He’s 26 years old. But a quick read of his bio makes it seem as though Brian Hecht worked three jobs simultaneously to get where he is today.
“Either that or it looks like I can’t hold a job,” he jokes.
“One of the cool things about working in new media is that someone like me gets a chance to try their hand at things that I would never get a chance to do in traditional media,” he says. “Two years ago, I was getting coffee for Barbara Walters at ABC News.”
And how does she like her coffee, anyway?
“I think I’m contractually prohibited from sharing that,” Hecht says.
Hecht — whose resume also includes participation in the launches of ABC’s “Turning Point” news magazine and the Generation X print magazine, Swing — is a wonderful example of a phenomenon Mr. Media recently discussed with an electronic journalism class at the University of Florida. Most of the students asked questions about the future of traditional newspapers jobs such as reporting and editing, concerned that shrinking staffs at dailies meant limited post-graduation opportunities.
Mr. Media scoffed, suggesting that by limiting their view of the world to print media, such students couldn’t see the neon forest for the electrified trees. Online publishing means more jobs and wider, different opportunities using the same skills. Tomorrow’s journalism graduates will only be contained by their imaginations and entrepreneurial spirit, not the number of openings at the Seattle Post-Intelligencer or Tampa Tribune.
Brian Hecht is a perfect example of that.
“I don’t want to make it sound like too much of a rags-to-riches cliche,” he says, “but when I was working at NBC News and ABC News, there was a limit to how much of a contribution I could make as an ambitious young person.
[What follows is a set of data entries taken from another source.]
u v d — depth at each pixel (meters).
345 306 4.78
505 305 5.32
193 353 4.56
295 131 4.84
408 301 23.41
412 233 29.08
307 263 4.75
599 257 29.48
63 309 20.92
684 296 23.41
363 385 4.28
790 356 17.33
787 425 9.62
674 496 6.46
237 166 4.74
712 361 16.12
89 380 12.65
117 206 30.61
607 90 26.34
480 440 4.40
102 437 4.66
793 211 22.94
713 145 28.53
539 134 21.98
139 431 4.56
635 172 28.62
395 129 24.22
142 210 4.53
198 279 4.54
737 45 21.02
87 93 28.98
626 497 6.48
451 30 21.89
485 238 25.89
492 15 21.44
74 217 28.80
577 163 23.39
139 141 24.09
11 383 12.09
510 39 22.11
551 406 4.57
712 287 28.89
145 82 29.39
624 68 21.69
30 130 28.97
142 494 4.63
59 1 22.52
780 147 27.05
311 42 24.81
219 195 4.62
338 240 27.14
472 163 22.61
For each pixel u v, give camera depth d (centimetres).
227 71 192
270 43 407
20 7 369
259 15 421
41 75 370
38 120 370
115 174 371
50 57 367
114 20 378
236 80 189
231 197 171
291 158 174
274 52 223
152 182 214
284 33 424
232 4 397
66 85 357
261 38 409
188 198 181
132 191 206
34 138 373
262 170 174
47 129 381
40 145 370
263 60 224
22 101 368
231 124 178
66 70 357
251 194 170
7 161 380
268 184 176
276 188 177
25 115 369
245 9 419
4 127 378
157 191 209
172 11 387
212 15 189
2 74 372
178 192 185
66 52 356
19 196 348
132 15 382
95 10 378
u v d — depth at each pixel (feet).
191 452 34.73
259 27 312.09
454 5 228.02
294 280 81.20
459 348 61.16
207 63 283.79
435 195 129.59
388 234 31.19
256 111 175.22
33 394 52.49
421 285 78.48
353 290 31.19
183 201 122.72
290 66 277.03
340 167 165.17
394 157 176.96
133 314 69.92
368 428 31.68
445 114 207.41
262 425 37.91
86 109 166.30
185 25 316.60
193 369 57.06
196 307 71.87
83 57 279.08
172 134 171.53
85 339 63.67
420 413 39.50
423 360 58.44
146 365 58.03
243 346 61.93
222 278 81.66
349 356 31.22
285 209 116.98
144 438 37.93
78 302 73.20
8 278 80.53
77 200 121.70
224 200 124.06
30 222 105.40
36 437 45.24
This whole new world of new media opened up and merely a month later I found myself running a media product, a whole editorial concept in its formation, for a medium, the World Wide Web, that I had never even seen before!”
“I was just going on people’s word that it was this really cool thing and you could ‘link,’ ” he recalls. “Even though I wasn’t entirely sure what that meant.”
In college — he attended Harvard a mere five years ago — Hecht imagined he’d be a journalist now. Instead, he’s sitting atop The Electronic Newsstand, steering the company that produces The New Yorker‘s Web site, among others.
“Being an entrepreneur? That never even dawned on me when I was considering a career in journalism,” Hecht insists. “In fact, the mechanisms of business seemed vaguely distasteful to me.”
As someone openly discussing the possibility of taking his company public a year from now, Hecht apparently got over his revulsion.
And while he didn’t create the Newsstand, he’s the one who came in a year ago and gave it commercial life for the future, moving it away from a narrow presentation for a handful of magazines to an online “Publisher’s Clearinghouse,” a place where Web surfers will not only find discounts on magazine subscriptions but can also sample a magazine’s wares before putting an e-penny down.
It should be noted, in fairness, that Hecht prefers comparing his site to Amazon.com, the virtual bookstore which seriously impacted sales at “real” stores such as Barnes & Noble and Borders and recently registered for an initial public stock offering.
“While we only have a percentage of their traffic and revenue,” Hecht says, “it’s not that small a percentage. We are where they were maybe a year ago. I should be so lucky as to be filing our SEC papers a year from now.”
In the Newsstand’s original, 1993 business design, eight charter publishers paid the company to show their wares and offer subscriptions in a pre-World Wide Web online market. Most publishers were skeptical of online ventures at the time.
Since then, more than 300 magazines signed on for Electronic Newsstands kiosks, which frequently exist in additional to their own home pages.
Hecht reconceived the site as a consumer product, accountable to its users, not just its magazine clients. He expanded into original content, adding: “Off the Rack,” media commentary and interviews; the “Monster Magazine List,” an overwhelming list of more than 2,000 links to online magazines; and “Magazine Monitor,” a daily summary of magazine features.
Now the Newsstand is dealing with a problem of many mature, full-figured sites: too much content. In recent months, Hecht admits, there has been confusion among visitors who don’t know how to adequately experience the site.
“That sentiment is really the tragedy of the success of the site,” he says. “We’ve accumulated so much great stuff that we have yet to find the ultimate efficient way to navigate through it. That’s a criticism that I almost wear as a badge of pride. It’s our pleasure to solve that problem.”
In its latest redesign, The Electronic Newsstand transitioned into three “channels”: Enews for resources; “Off the Rack” for original content; and the Magshop for subscription sales.
That said, the Newsstand must be laughing all the way to the bank, right?
“We’re not making a profit,” Hecht admits. “But we are unequivocally doing better on the revenue side than the overwhelming number of sites that are our size. Right now, this is about staying power. It might seem counter-intuitive, but it’s not about profit yet. It’s about positioning for profit.”
And once he has profits, will Hecht ever realize his dream of being a journalist?
“That’s still attractive to me,” he says. “One day, I’d like to go back and do that.”